Segment Start: Data for review
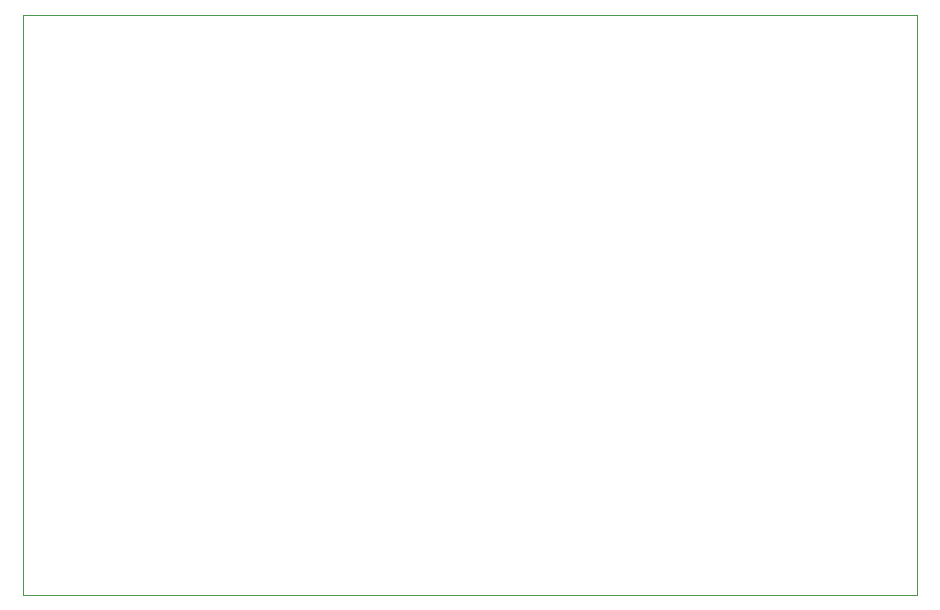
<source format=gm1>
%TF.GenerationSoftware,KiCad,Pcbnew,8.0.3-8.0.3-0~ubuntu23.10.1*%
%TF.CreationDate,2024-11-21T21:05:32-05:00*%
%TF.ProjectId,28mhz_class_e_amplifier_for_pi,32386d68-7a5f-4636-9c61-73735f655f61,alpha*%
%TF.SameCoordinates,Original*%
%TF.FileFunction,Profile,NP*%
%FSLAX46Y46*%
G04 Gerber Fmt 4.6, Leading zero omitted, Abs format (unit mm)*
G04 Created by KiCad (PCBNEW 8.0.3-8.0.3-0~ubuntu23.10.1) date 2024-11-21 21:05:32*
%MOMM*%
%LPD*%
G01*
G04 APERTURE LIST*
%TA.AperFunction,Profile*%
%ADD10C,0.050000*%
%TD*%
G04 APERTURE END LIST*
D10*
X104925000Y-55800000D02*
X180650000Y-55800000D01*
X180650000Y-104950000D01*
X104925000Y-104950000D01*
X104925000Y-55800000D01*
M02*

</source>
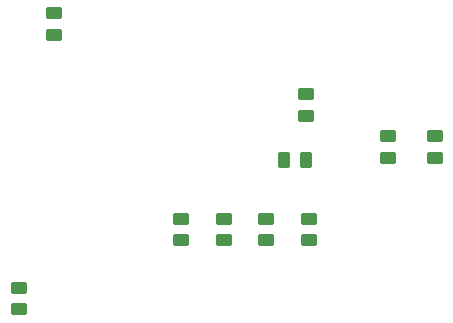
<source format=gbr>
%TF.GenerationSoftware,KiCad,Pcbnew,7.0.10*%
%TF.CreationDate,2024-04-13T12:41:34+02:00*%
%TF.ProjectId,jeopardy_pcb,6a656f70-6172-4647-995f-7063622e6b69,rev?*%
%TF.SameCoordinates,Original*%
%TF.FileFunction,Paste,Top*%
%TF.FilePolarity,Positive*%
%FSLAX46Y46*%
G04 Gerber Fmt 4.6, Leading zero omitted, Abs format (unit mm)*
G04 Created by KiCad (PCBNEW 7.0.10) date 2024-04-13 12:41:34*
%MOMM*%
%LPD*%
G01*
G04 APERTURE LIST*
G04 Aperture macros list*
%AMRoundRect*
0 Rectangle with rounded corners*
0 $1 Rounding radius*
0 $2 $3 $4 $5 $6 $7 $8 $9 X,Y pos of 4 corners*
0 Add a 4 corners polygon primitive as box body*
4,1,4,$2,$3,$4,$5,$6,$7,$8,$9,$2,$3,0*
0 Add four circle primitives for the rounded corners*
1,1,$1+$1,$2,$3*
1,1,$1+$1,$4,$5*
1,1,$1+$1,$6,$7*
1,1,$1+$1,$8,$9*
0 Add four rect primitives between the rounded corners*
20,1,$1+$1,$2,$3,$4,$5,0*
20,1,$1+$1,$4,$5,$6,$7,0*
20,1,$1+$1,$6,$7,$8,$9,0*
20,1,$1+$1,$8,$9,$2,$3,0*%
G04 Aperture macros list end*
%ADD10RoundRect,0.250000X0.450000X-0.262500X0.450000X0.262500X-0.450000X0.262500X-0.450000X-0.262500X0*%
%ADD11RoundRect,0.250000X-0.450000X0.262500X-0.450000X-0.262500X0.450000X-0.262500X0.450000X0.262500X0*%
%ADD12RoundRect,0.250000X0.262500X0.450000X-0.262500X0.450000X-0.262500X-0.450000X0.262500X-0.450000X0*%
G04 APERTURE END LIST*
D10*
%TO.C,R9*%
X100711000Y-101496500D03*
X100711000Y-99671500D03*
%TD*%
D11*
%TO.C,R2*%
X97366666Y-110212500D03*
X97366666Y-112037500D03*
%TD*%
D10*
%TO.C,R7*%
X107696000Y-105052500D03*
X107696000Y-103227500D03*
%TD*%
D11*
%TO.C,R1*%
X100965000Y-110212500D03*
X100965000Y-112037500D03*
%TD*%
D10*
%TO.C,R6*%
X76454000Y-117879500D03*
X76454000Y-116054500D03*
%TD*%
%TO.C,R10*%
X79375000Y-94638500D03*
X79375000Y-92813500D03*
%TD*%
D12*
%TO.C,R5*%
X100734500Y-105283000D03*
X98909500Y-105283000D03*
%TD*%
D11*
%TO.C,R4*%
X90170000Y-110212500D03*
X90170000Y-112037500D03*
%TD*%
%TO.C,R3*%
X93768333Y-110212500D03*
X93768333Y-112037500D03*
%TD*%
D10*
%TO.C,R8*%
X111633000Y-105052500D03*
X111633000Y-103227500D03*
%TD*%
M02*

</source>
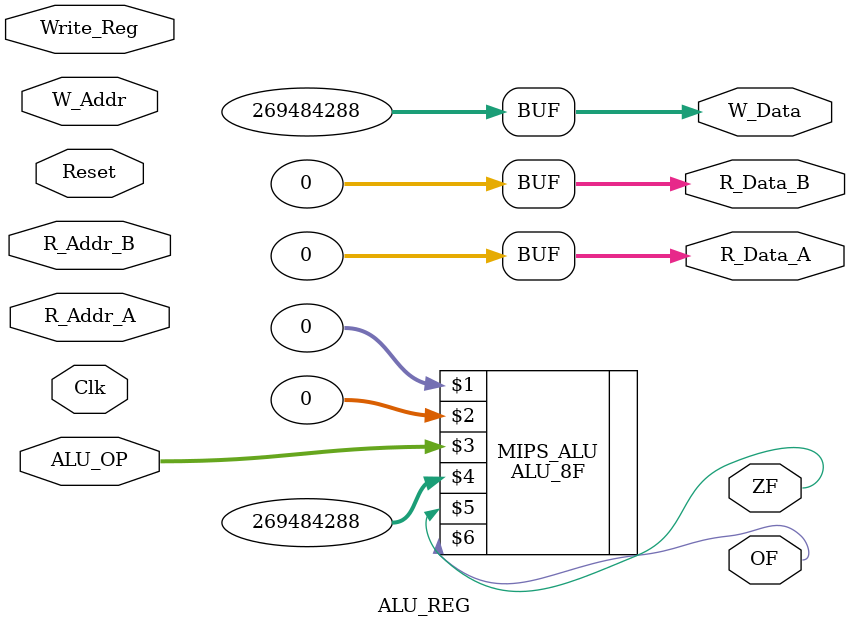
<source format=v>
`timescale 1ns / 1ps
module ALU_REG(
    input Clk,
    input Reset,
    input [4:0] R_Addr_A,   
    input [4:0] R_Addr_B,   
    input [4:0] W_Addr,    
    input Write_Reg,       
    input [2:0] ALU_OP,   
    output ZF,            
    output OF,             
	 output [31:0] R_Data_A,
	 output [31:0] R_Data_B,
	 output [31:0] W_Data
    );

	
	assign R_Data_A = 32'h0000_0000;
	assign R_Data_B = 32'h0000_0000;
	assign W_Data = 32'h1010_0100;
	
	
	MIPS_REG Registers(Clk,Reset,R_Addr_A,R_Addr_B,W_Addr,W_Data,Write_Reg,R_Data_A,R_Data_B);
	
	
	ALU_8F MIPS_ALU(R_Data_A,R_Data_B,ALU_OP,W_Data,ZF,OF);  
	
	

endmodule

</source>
Segment End: Data for review
Work request: Reproduce every entry word for word, but skip any pictures.

Task solution:
<source format=gm1>
%TF.GenerationSoftware,KiCad,Pcbnew,8.0.3-8.0.3-0~ubuntu23.10.1*%
%TF.CreationDate,2024-11-21T21:05:32-05:00*%
%TF.ProjectId,28mhz_class_e_amplifier_for_pi,32386d68-7a5f-4636-9c61-73735f655f61,alpha*%
%TF.SameCoordinates,Original*%
%TF.FileFunction,Profile,NP*%
%FSLAX46Y46*%
G04 Gerber Fmt 4.6, Leading zero omitted, Abs format (unit mm)*
G04 Created by KiCad (PCBNEW 8.0.3-8.0.3-0~ubuntu23.10.1) date 2024-11-21 21:05:32*
%MOMM*%
%LPD*%
G01*
G04 APERTURE LIST*
%TA.AperFunction,Profile*%
%ADD10C,0.050000*%
%TD*%
G04 APERTURE END LIST*
D10*
X104925000Y-55800000D02*
X180650000Y-55800000D01*
X180650000Y-104950000D01*
X104925000Y-104950000D01*
X104925000Y-55800000D01*
M02*

</source>
<source format=gbr>
%TF.GenerationSoftware,KiCad,Pcbnew,7.0.10*%
%TF.CreationDate,2024-04-13T12:41:34+02:00*%
%TF.ProjectId,jeopardy_pcb,6a656f70-6172-4647-995f-7063622e6b69,rev?*%
%TF.SameCoordinates,Original*%
%TF.FileFunction,Paste,Top*%
%TF.FilePolarity,Positive*%
%FSLAX46Y46*%
G04 Gerber Fmt 4.6, Leading zero omitted, Abs format (unit mm)*
G04 Created by KiCad (PCBNEW 7.0.10) date 2024-04-13 12:41:34*
%MOMM*%
%LPD*%
G01*
G04 APERTURE LIST*
G04 Aperture macros list*
%AMRoundRect*
0 Rectangle with rounded corners*
0 $1 Rounding radius*
0 $2 $3 $4 $5 $6 $7 $8 $9 X,Y pos of 4 corners*
0 Add a 4 corners polygon primitive as box body*
4,1,4,$2,$3,$4,$5,$6,$7,$8,$9,$2,$3,0*
0 Add four circle primitives for the rounded corners*
1,1,$1+$1,$2,$3*
1,1,$1+$1,$4,$5*
1,1,$1+$1,$6,$7*
1,1,$1+$1,$8,$9*
0 Add four rect primitives between the rounded corners*
20,1,$1+$1,$2,$3,$4,$5,0*
20,1,$1+$1,$4,$5,$6,$7,0*
20,1,$1+$1,$6,$7,$8,$9,0*
20,1,$1+$1,$8,$9,$2,$3,0*%
G04 Aperture macros list end*
%ADD10RoundRect,0.250000X0.450000X-0.262500X0.450000X0.262500X-0.450000X0.262500X-0.450000X-0.262500X0*%
%ADD11RoundRect,0.250000X-0.450000X0.262500X-0.450000X-0.262500X0.450000X-0.262500X0.450000X0.262500X0*%
%ADD12RoundRect,0.250000X0.262500X0.450000X-0.262500X0.450000X-0.262500X-0.450000X0.262500X-0.450000X0*%
G04 APERTURE END LIST*
D10*
%TO.C,R9*%
X100711000Y-101496500D03*
X100711000Y-99671500D03*
%TD*%
D11*
%TO.C,R2*%
X97366666Y-110212500D03*
X97366666Y-112037500D03*
%TD*%
D10*
%TO.C,R7*%
X107696000Y-105052500D03*
X107696000Y-103227500D03*
%TD*%
D11*
%TO.C,R1*%
X100965000Y-110212500D03*
X100965000Y-112037500D03*
%TD*%
D10*
%TO.C,R6*%
X76454000Y-117879500D03*
X76454000Y-116054500D03*
%TD*%
%TO.C,R10*%
X79375000Y-94638500D03*
X79375000Y-92813500D03*
%TD*%
D12*
%TO.C,R5*%
X100734500Y-105283000D03*
X98909500Y-105283000D03*
%TD*%
D11*
%TO.C,R4*%
X90170000Y-110212500D03*
X90170000Y-112037500D03*
%TD*%
%TO.C,R3*%
X93768333Y-110212500D03*
X93768333Y-112037500D03*
%TD*%
D10*
%TO.C,R8*%
X111633000Y-105052500D03*
X111633000Y-103227500D03*
%TD*%
M02*

</source>
<source format=v>
`timescale 1ns / 1ps
module ALU_REG(
    input Clk,
    input Reset,
    input [4:0] R_Addr_A,   
    input [4:0] R_Addr_B,   
    input [4:0] W_Addr,    
    input Write_Reg,       
    input [2:0] ALU_OP,   
    output ZF,            
    output OF,             
	 output [31:0] R_Data_A,
	 output [31:0] R_Data_B,
	 output [31:0] W_Data
    );

	
	assign R_Data_A = 32'h0000_0000;
	assign R_Data_B = 32'h0000_0000;
	assign W_Data = 32'h1010_0100;
	
	
	MIPS_REG Registers(Clk,Reset,R_Addr_A,R_Addr_B,W_Addr,W_Data,Write_Reg,R_Data_A,R_Data_B);
	
	
	ALU_8F MIPS_ALU(R_Data_A,R_Data_B,ALU_OP,W_Data,ZF,OF);  
	
	

endmodule

</source>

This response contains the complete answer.